Re: [PATCH v8 1/6] PCI: Consider alignment of hot-added bridges when distributing available resources

From: Nicholas Johnson
Date: Wed Oct 23 2019 - 05:08:52 EST


On Tue, Oct 08, 2019 at 02:38:12PM +0300, mika.westerberg@xxxxxxxxxxxxxxx wrote:
> Hi Nicholas,

Hi Mika,

I apologise for not responding quickly . I have switched off for a while
- taking my time to post the patches based on Linux 5.4. Hence, I was
not expecting any emails on this, and was not checking. Plus I was
starting to lose motivation.

I have been taking the time to change how I approach this. I am going to
post the patches to egpu.io forums to get a heap of people testing it
and hopefully saying nice things about it. Originally I thought it would
be quick to get the patches accepted so I was only going to announce
this after being accepted.

I also realised my patch series should not be a series. None of this is
specific to Thunderbolt and hence should not be a series. By separating
parts of this series, it may be easier to sign off and accept.

>
> On Fri, Jul 26, 2019 at 12:53:19PM +0000, Nicholas Johnson wrote:
> > Rewrite pci_bus_distribute_available_resources to better handle bridges
> > with different resource alignment requirements. Pass more details
> > arguments recursively to track the resource start and end addresses
> > relative to the initial hotplug bridge. This is especially useful for
> > Thunderbolt with native PCI enumeration, enabling external graphics
> > cards and other devices with bridge alignment higher than 1MB.
> >
> > Change extend_bridge_window to resize the actual resource, rather than
> > using add_list and dev_res->add_size. If an additional resource entry
> > exists for the given resource, zero out the add_size field to avoid it
> > interfering. Because add_size is considered optional when allocating,
> > using add_size could cause issues in some cases, because successful
> > resource distribution requires sizes to be guaranteed. Such cases
> > include hot-adding nested hotplug bridges in one enumeration, and
> > potentially others which are yet to be encountered.
> >
> > Solves bug report: https://bugzilla.kernel.org/show_bug.cgi?id=199581
>
> Here better to use:
>
> Link: https://bugzilla.kernel.org/show_bug.cgi?id=199581
>
> > Reported-by: Mika Westerberg <mika.westerberg@xxxxxxxxxxxxxxx>
>
> This solves the issue I reported so,
>
> Tested-by: Mika Westerberg <mika.westerberg@xxxxxxxxxxxxxxx>
So this is adding "Tested-by" on top of "Reported-by" and not replacing
one with the other?

>
> There are a couple of comments below.
>
> > Signed-off-by: Nicholas Johnson <nicholas.johnson-opensource@xxxxxxxxxxxxxx>
> > ---
> > drivers/pci/setup-bus.c | 148 +++++++++++++++++++---------------------
> > 1 file changed, 71 insertions(+), 77 deletions(-)
> >
> > diff --git a/drivers/pci/setup-bus.c b/drivers/pci/setup-bus.c
> > index 79b1fa651..6835fd64c 100644
> > --- a/drivers/pci/setup-bus.c
> > +++ b/drivers/pci/setup-bus.c
> > @@ -1840,12 +1840,10 @@ static void extend_bridge_window(struct pci_dev *bridge, struct resource *res,
> > }
> >
> > static void pci_bus_distribute_available_resources(struct pci_bus *bus,
> > - struct list_head *add_list,
> > - resource_size_t available_io,
> > - resource_size_t available_mmio,
> > - resource_size_t available_mmio_pref)
> > + struct list_head *add_list, struct resource io,
> > + struct resource mmio, struct resource mmio_pref)
>
> You pass a copy of each resource because you modify it inplace. I wonder
> if it makes more sense to explicitly take a copy here with comments?

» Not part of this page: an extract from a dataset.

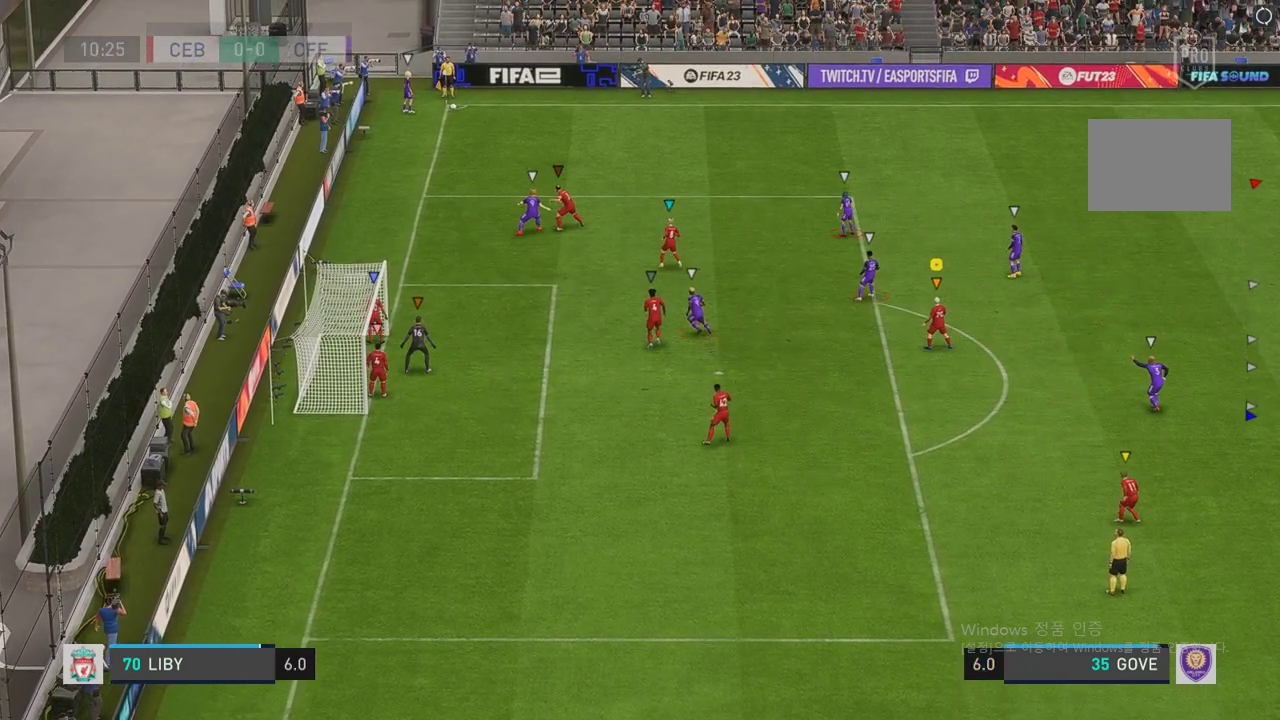
{"buttons": [], "left_stick": "left", "right_stick": "center", "events": [[235, "left_stick", "left"]]}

I have no qualms with modifying parameters, and sometimes quite like
doing it. I could do as you suggest but that means more lines of diff,
and Bjorn seems to be sending me a strong message that the less lines of
diff, the better.

I just noticed this: https://lkml.org/lkml/2019/10/4/337

Bjorn says I am touching critical and complicated code that he does not
understand. This could explain his aversion to more lines of diff.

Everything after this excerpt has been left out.